She didn't teach me to knit, but she paid for my lessons. She always supported any new thing I wanted to try. My mother passed away on March 9 at the age of 92. She was a fiercely independent person and until last year that's exactly how she lived. Maybe we were blind to the signs, but it soon became very apparent that my mother was suffering from the effects of dementia. It seemed like it happened overnight. Last year this time she was living on her own, with a little bit of light housekeeping help and someone to assist in making meals. Not because she couldn't mentally handle it, but because her eyesight was failing. Then, last June, she fell and nothing was the same after that. A stay in the hospital, three months rehab in a nursing home and then home again with 24/7 care. As much as she wanted to go home, she never recognized it as being so. I still don't know what exactly happened. She fell off a cliff and she never recovered.
On Saturday, March 6 she celebrated her 92 birthday. She wasn't fine but she was OK. There were no real physical ailments. A little high blood pressure, borderline diabetes, but she was on very few medications, mostly vitamins and it seemed that she would live forever. She didn't. Three days after her birthday I received a call in the middle of the night from the home attendant who took care of her. She had gotten up to check on her, as was her habit during the night, and she couldn't rouse her. She called 911 and then called me. Silly me, I never even considered that this might be the end for my mother. I arrived to find that she was gone from me forever.
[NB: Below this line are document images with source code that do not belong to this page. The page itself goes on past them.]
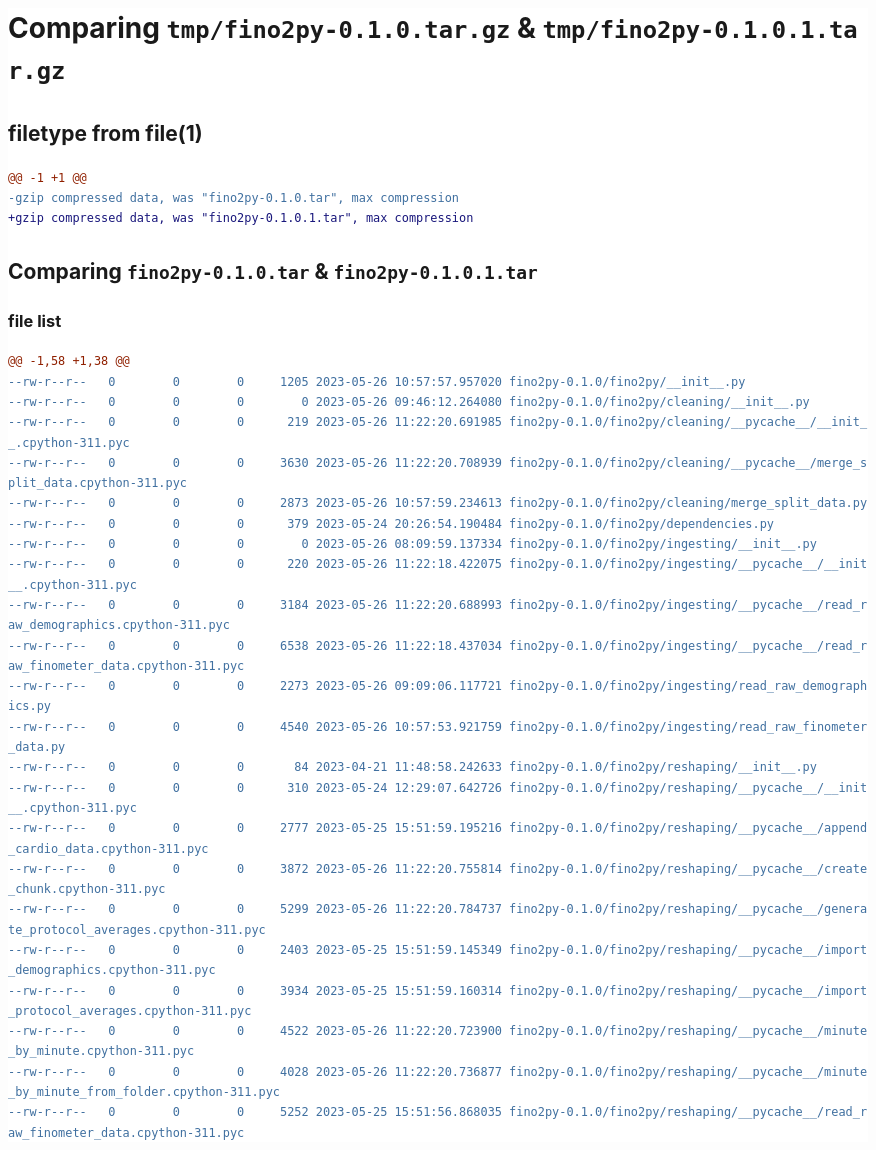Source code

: # Comparing `tmp/fino2py-0.1.0.tar.gz` & `tmp/fino2py-0.1.0.1.tar.gz`

## filetype from file(1)

```diff
@@ -1 +1 @@
-gzip compressed data, was "fino2py-0.1.0.tar", max compression
+gzip compressed data, was "fino2py-0.1.0.1.tar", max compression
```

## Comparing `fino2py-0.1.0.tar` & `fino2py-0.1.0.1.tar`

### file list

```diff
@@ -1,58 +1,38 @@
--rw-r--r--   0        0        0     1205 2023-05-26 10:57:57.957020 fino2py-0.1.0/fino2py/__init__.py
--rw-r--r--   0        0        0        0 2023-05-26 09:46:12.264080 fino2py-0.1.0/fino2py/cleaning/__init__.py
--rw-r--r--   0        0        0      219 2023-05-26 11:22:20.691985 fino2py-0.1.0/fino2py/cleaning/__pycache__/__init__.cpython-311.pyc
--rw-r--r--   0        0        0     3630 2023-05-26 11:22:20.708939 fino2py-0.1.0/fino2py/cleaning/__pycache__/merge_split_data.cpython-311.pyc
--rw-r--r--   0        0        0     2873 2023-05-26 10:57:59.234613 fino2py-0.1.0/fino2py/cleaning/merge_split_data.py
--rw-r--r--   0        0        0      379 2023-05-24 20:26:54.190484 fino2py-0.1.0/fino2py/dependencies.py
--rw-r--r--   0        0        0        0 2023-05-26 08:09:59.137334 fino2py-0.1.0/fino2py/ingesting/__init__.py
--rw-r--r--   0        0        0      220 2023-05-26 11:22:18.422075 fino2py-0.1.0/fino2py/ingesting/__pycache__/__init__.cpython-311.pyc
--rw-r--r--   0        0        0     3184 2023-05-26 11:22:20.688993 fino2py-0.1.0/fino2py/ingesting/__pycache__/read_raw_demographics.cpython-311.pyc
--rw-r--r--   0        0        0     6538 2023-05-26 11:22:18.437034 fino2py-0.1.0/fino2py/ingesting/__pycache__/read_raw_finometer_data.cpython-311.pyc
--rw-r--r--   0        0        0     2273 2023-05-26 09:09:06.117721 fino2py-0.1.0/fino2py/ingesting/read_raw_demographics.py
--rw-r--r--   0        0        0     4540 2023-05-26 10:57:53.921759 fino2py-0.1.0/fino2py/ingesting/read_raw_finometer_data.py
--rw-r--r--   0        0        0       84 2023-04-21 11:48:58.242633 fino2py-0.1.0/fino2py/reshaping/__init__.py
--rw-r--r--   0        0        0      310 2023-05-24 12:29:07.642726 fino2py-0.1.0/fino2py/reshaping/__pycache__/__init__.cpython-311.pyc
--rw-r--r--   0        0        0     2777 2023-05-25 15:51:59.195216 fino2py-0.1.0/fino2py/reshaping/__pycache__/append_cardio_data.cpython-311.pyc
--rw-r--r--   0        0        0     3872 2023-05-26 11:22:20.755814 fino2py-0.1.0/fino2py/reshaping/__pycache__/create_chunk.cpython-311.pyc
--rw-r--r--   0        0        0     5299 2023-05-26 11:22:20.784737 fino2py-0.1.0/fino2py/reshaping/__pycache__/generate_protocol_averages.cpython-311.pyc
--rw-r--r--   0        0        0     2403 2023-05-25 15:51:59.145349 fino2py-0.1.0/fino2py/reshaping/__pycache__/import_demographics.cpython-311.pyc
--rw-r--r--   0        0        0     3934 2023-05-25 15:51:59.160314 fino2py-0.1.0/fino2py/reshaping/__pycache__/import_protocol_averages.cpython-311.pyc
--rw-r--r--   0        0        0     4522 2023-05-26 11:22:20.723900 fino2py-0.1.0/fino2py/reshaping/__pycache__/minute_by_minute.cpython-311.pyc
--rw-r--r--   0        0        0     4028 2023-05-26 11:22:20.736877 fino2py-0.1.0/fino2py/reshaping/__pycache__/minute_by_minute_from_folder.cpython-311.pyc
--rw-r--r--   0        0        0     5252 2023-05-25 15:51:56.868035 fino2py-0.1.0/fino2py/reshaping/__pycache__/read_raw_finometer_data.cpython-311.pyc
```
That's the sad part. The more uplifting story is that a woman, born to a sharecropper in rural Virginia, with less than an 8th grade education, lived for 92 years and accomplished so much. She was a pain sometime. She was bossy and always wanted things her way. Her way was the right way. She had very definite ideas about everything. But she was also life long learner. Her biggest regret was that she didn't have an education but she didn't let it stop her. She studied everything from the Bible to the guitar. At age 72 she was ordained as a minister in the Baptist church. She was my role model, my biggest fan, my mother. She was the person who loved me most and best.
But this is a knitting blog after all and she is the one who gets the credit for my knitting. I wanted to learn and she found a yarn shop near her job and arranged for my lessons there. I don't remember how many lessons I took but I remember sitting in the afternoon with a number of older ladies and being instructed by all of them. My mother never refused me anything. She and my father were like that. They didn't have but they wanted me to have. I guess that's not unusual for parents, but it seemed that way to me.
I loved her. The last few days of winter, after she passed away, I wore the scarf I made for her two years ago. It still smelled like Youth Dew, her favorite fragrance.
I will try to remember, every time I knit something, that the person responsible for my having this skill is a woman who never held a knitting needle but who was so proud that I did.
I love you Lou. Thank you for being my mother.